7 Haziran seçimlerinde elde edilen başarının muhalif kesimler arasında yol açtığı rahatlama, rehavet ve burjuva demokrasisinin karikatüründen ibaret olan T.C. parlamenter sistemine duyulan anlaşılmaz güven, Suruç katliamı ile çok acı bir şekilde cezalandırıldı. Kapitalist devlet ve burjuvazinin sınıf tahakkümü, kendilerini salt seçim sonuçlarıyla sınırlandırmayacaklarını Suruç’ta bir kez daha kanlı bir biçimde kanıtladılar.

Enternasyonalist bilinçle ve sosyalizme olan sarsılmaz inançlarıyla Kobanê’nin yeniden inşasına katılmaya hazırlanan genç sosyalistlerin katilleri bellidir: Kapitalizm ve Türkiye burjuvazisi. Duyulan haklı hiddet ve tepkilerin tek kişi veya partiye, yani adıyla Erdoğan ve AKP’ye yönlendirilerek kişiselleştirilmesi, asıl faillerin görülmemesine yol açar ve katliamın temel nedenleri olan kapitalist sömürü ve emperyalist yayılmacılığın üzerinin örtülmesine hizmet eder. Bu ise, verilmesi gereken asıl mücadelenin hedefini şaşırmasına.

Suruç’ta katledilen gençlerimiz, coğrafyamızdaki devrimci hareketin birer onur abideleri olarak tarihe geçmişlerdir. Şairin deyişiyle, »ipin, kurşunun rağmına...« proletarya enternasyonalizminin gereklerini yerine getirmeye giderken katledilen insanlarımızın ailelerine, yakınlarına ve yoldaşlarına baş sağlığı diliyoruz. Yoldaşları, katillerden hesap sormak için verilecek mücadelede her daim yanlarında olacağımızı bilmelidirler.

Suruç katliamı, Anadolu-Mezopotamya coğrafyasının komünistlerine, sosyalist ve devrimcilerine ortak mücadeleyi ivedilikle örme görevini, acılarımıza yeni acılar katarak bir kez daha anımsatmıştır. 21. Yüzyıl’da çağdaşı olduğumuz emperyalist-kapitalist dünya sistemi gerçekliği bizlere, 20.Yüzyıl’daki ayrışmaları aşma ve en önemlisi işçi sınıfının bilimsel dünya görüşünün, Marksizm-Leninizmin bayrağı altında ortaklaşmamızı dayatmaktadır.

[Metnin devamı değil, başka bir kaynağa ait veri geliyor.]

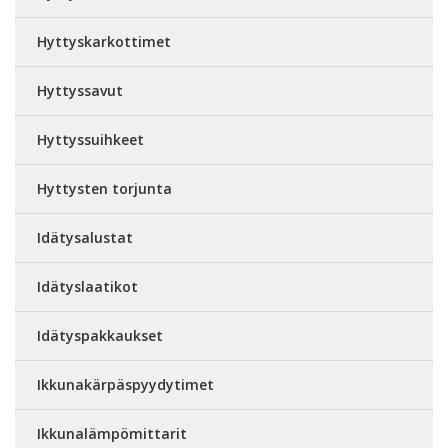
Hyttyskarkottimet
Hyttyssavut
Hyttyssuihkeet
Hyttysten torjunta
Idätysalustat
Idätyslaatikot
Idätyspakkaukset
Ikkunakärpäspyydytimet
Ikkunalämpömittarit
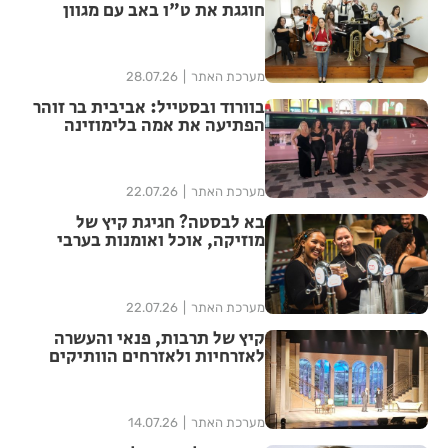
חוגגת את ט"ו באב עם מגוון
אירועי תרבות
מערכת האתר
28.07.26
בוורוד ובסטייל: אביבית בר זוהר
הפתיעה את אמה בלימוזינה
מפוארת בדובאי
מערכת האתר
22.07.26
בא לבסטה? חגיגת קיץ של
מוזיקה, אוכל ואומנות בערבי
חמישי בשוק העירוני - מתחילים
ב-30.7
מערכת האתר
22.07.26
קיץ של תרבות, פנאי והעשרה
לאזרחיות ולאזרחים הוותיקים
ברחובות
מערכת האתר
14.07.26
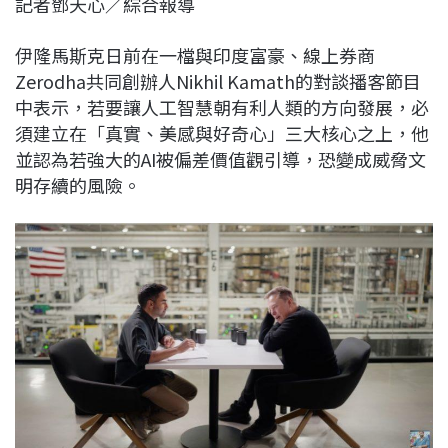
記者鄧天心／綜合報導
c
n
r
n
p
e
e
e
k
y
伊隆馬斯克日前在一檔與印度富豪、線上券商
b
a
e
L
Zerodha共同創辦人Nikhil Kamath的對談播客節目
o
d
d
i
中表示，若要讓人工智慧朝有利人類的方向發展，必
o
s
I
n
須建立在「真實、美感與好奇心」三大核心之上，他
k
n
k
並認為若強大的AI被偏差價值觀引導，恐變成威脅文
明存續的風險。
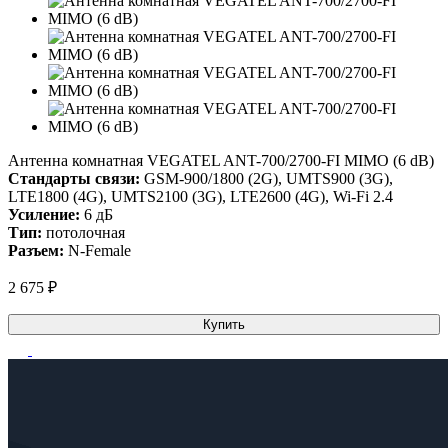
Антенна комнатная VEGATEL ANT-700/2700-FI MIMO (6 dB)
Стандарты связи:
GSM-900/1800 (2G), UMTS900 (3G),
LTE1800 (4G), UMTS2100 (3G), LTE2600 (4G), Wi-Fi 2.4
Усиление:
6 дБ
Тип:
потолочная
Разъем:
N-Female
2 675 ₽
Купить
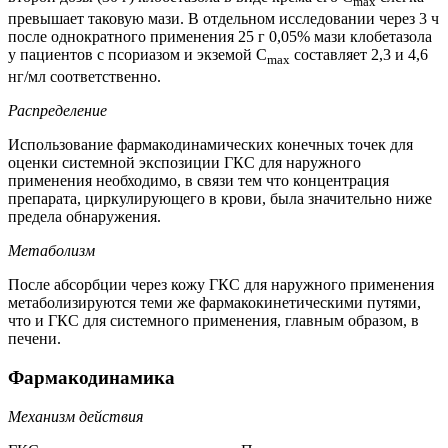
max
превышает таковую мази. В отдельном исследовании через 3 ч
после однократного применения 25 г 0,05% мази клобетазола
у пациентов с псориазом и экземой C
составляет 2,3 и 4,6
max
нг/мл соответственно.
Распределение
Использование фармакодинамических конечных точек для
оценки системной экспозиции ГКС для наружного
применения необходимо, в связи тем что концентрация
препарата, циркулирующего в крови, была значительно ниже
предела обнаружения.
Метаболизм
После абсорбции через кожу ГКС для наружного применения
метаболизируются теми же фармакокинетическими путями,
что и ГКС для системного применения, главным образом, в
печени.
Фармакодинамика
Механизм действия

Bugün, Gezi ve Kobanê direniş ruhlarını, metal işçilerinin kendiliğinden gelişen başkaldırılarını, Karadeniz halkının dere ve doğalarını savunma mücadelesini, kentsel dönüşüm karşıtlarının, LBGTIQ hareketinin, demokrasi ve barış taraftarlarının uğraşlarını, Kürdistan halklarının haklı mücadelesi ile birleştirme ve uluslararası dayanışmayı güçlendirme görevi ile karşı karşıyayız. Emperyalist güçlerin planlarını boşa çıkartmak, Türkiye sermayesinin, devletin ve gerici-neoliberal AKP hükümetinin savaş planlarını geri püskürtmek için, Türkiye ve Kürdistan’ın tüm barış, demokrasi, özgürlük ve sosyalizm güçlerinin ortak mücadelesi bugün daha da önem kazanmıştır.

Tarihsel bir görev olarak önümüzde duran bu ortak mücadeleyi örme görevinin üstesinden, salt HDP içerisinde yan yana durmakla gelemeyiz. İster HDP veya HDK içerisinde, isterse bu ittifaklar dışında duranlar olalım, hepimiz bir »Devrimci Cephe« kurma zorunluluğu karşısındayız. Kimler olduğumuzu saymaya gerek yok – sözümüz elbette Marksist-Leninistleredir.

Artık zaman 22 Temmuz’da İstanbul’da olduğu gibi, salt cenaze ve anmalarda yan yana gelme değil, »Devrimci Cepheyi« kurumsallaştırıp, barbarlığa karşı bayrak açma zamanıdır. Zaman, »vardım, varım ve var olacağım« diyen devrimin ateşini körükleme zamanıdır! Suruç’ta düşenlerin anılarını yaşatmak, uğruna can verdikleri davayı güçlendirmek ile olanaklıdır.